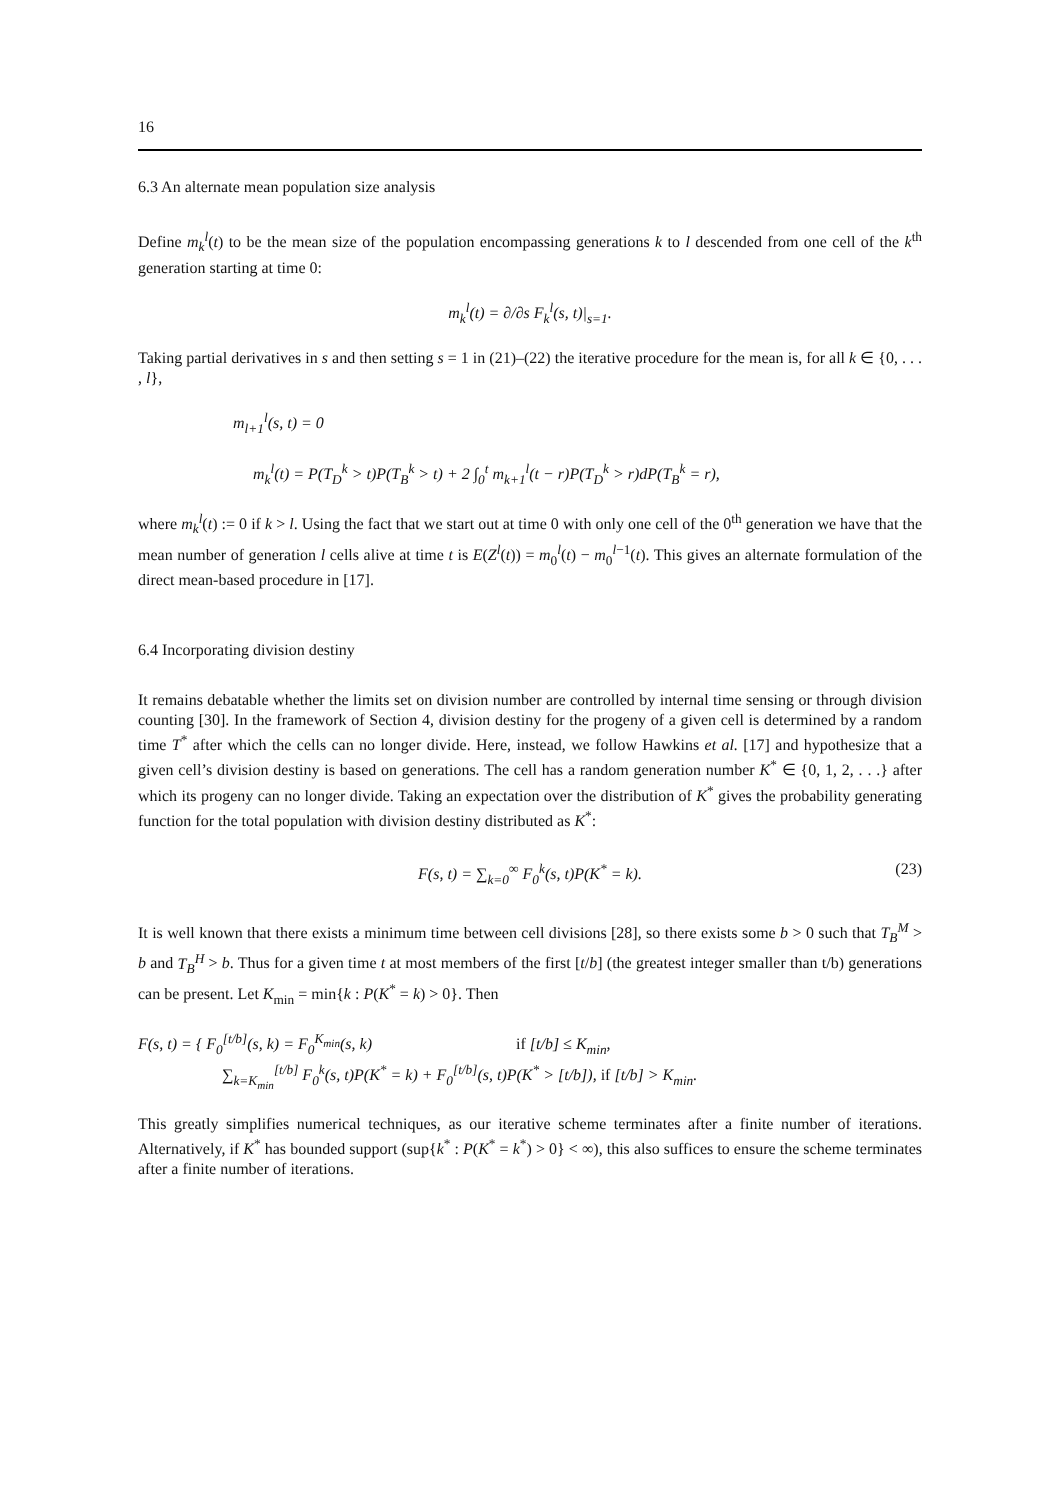16
6.3 An alternate mean population size analysis
Define m<sub>k</sub><sup>l</sup>(t) to be the mean size of the population encompassing generations k to l descended from one cell of the k<sup>th</sup> generation starting at time 0:
m<sub>k</sub><sup>l</sup>(t) = ∂/∂s F<sub>k</sub><sup>l</sup>(s, t)|<sub>s=1</sub>.
Taking partial derivatives in s and then setting s = 1 in (21)–(22) the iterative procedure for the mean is, for all k ∈ {0, . . . , l},
m<sub>l+1</sub><sup>l</sup>(s, t) = 0
m<sub>k</sub><sup>l</sup>(t) = P(T<sub>D</sub><sup>k</sup> > t)P(T<sub>B</sub><sup>k</sup> > t) + 2 ∫<sub>0</sub><sup>t</sup> m<sub>k+1</sub><sup>l</sup>(t − r)P(T<sub>D</sub><sup>k</sup> > r)dP(T<sub>B</sub><sup>k</sup> = r),
where m<sub>k</sub><sup>l</sup>(t) := 0 if k > l. Using the fact that we start out at time 0 with only one cell of the 0<sup>th</sup> generation we have that the mean number of generation l cells alive at time t is E(Z<sup>l</sup>(t)) = m<sub>0</sub><sup>l</sup>(t) − m<sub>0</sub><sup>l−1</sup>(t). This gives an alternate formulation of the direct mean-based procedure in [17].
6.4 Incorporating division destiny
It remains debatable whether the limits set on division number are controlled by internal time sensing or through division counting [30]. In the framework of Section 4, division destiny for the progeny of a given cell is determined by a random time T<sup>*</sup> after which the cells can no longer divide. Here, instead, we follow Hawkins et al. [17] and hypothesize that a given cell’s division destiny is based on generations. The cell has a random generation number K<sup>*</sup> ∈ {0, 1, 2, . . .} after which its progeny can no longer divide. Taking an expectation over the distribution of K<sup>*</sup> gives the probability generating function for the total population with division destiny distributed as K<sup>*</sup>:
F(s, t) = ∑<sub>k=0</sub><sup>∞</sup> F<sub>0</sub><sup>k</sup>(s, t)P(K<sup>*</sup> = k). (23)
It is well known that there exists a minimum time between cell divisions [28], so there exists some b > 0 such that T<sub>B</sub><sup>M</sup> > b and T<sub>B</sub><sup>H</sup> > b. Thus for a given time t at most members of the first [t/b] (the greatest integer smaller than t/b) generations can be present. Let K<sub>min</sub> = min{k : P(K<sup>*</sup> = k) > 0}. Then
F(s, t) = { F<sub>0</sub><sup>[t/b]</sup>(s, k) = F<sub>0</sub><sup>K<sub>min</sub></sup>(s, k) if [t/b] ≤ K<sub>min</sub>,
∑<sub>k=K<sub>min</sub></sub><sup>[t/b]</sup> F<sub>0</sub><sup>k</sup>(s, t)P(K<sup>*</sup> = k) + F<sub>0</sub><sup>[t/b]</sup>(s, t)P(K<sup>*</sup> > [t/b]), if [t/b] > K<sub>min</sub>.
This greatly simplifies numerical techniques, as our iterative scheme terminates after a finite number of iterations. Alternatively, if K<sup>*</sup> has bounded support (sup{k<sup>*</sup> : P(K<sup>*</sup> = k<sup>*</sup>) > 0} < ∞), this also suffices to ensure the scheme terminates after a finite number of iterations.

※

**WORK INSTRUCTION**. Would you output, from the records above, exactly the run of lines that starts at the line containing "m<sub>l+1</sub><sup>l</sup>(s, t) = 0" and ends at the line containing "m<sub>k</sub><sup>l</sup>(t) = P(T<sub>D</sub><sup>k</sup>", and only that run?

**ANSWER BOX**.
m<sub>l+1</sub><sup>l</sup>(s, t) = 0
m<sub>k</sub><sup>l</sup>(t) = P(T<sub>D</sub><sup>k</sup> > t)P(T<sub>B</sub><sup>k</sup> > t) + 2 ∫<sub>0</sub><sup>t</sup> m<sub>k+1</sub><sup>l</sup>(t − r)P(T<sub>D</sub><sup>k</sup> > r)dP(T<sub>B</sub><sup>k</sup> = r),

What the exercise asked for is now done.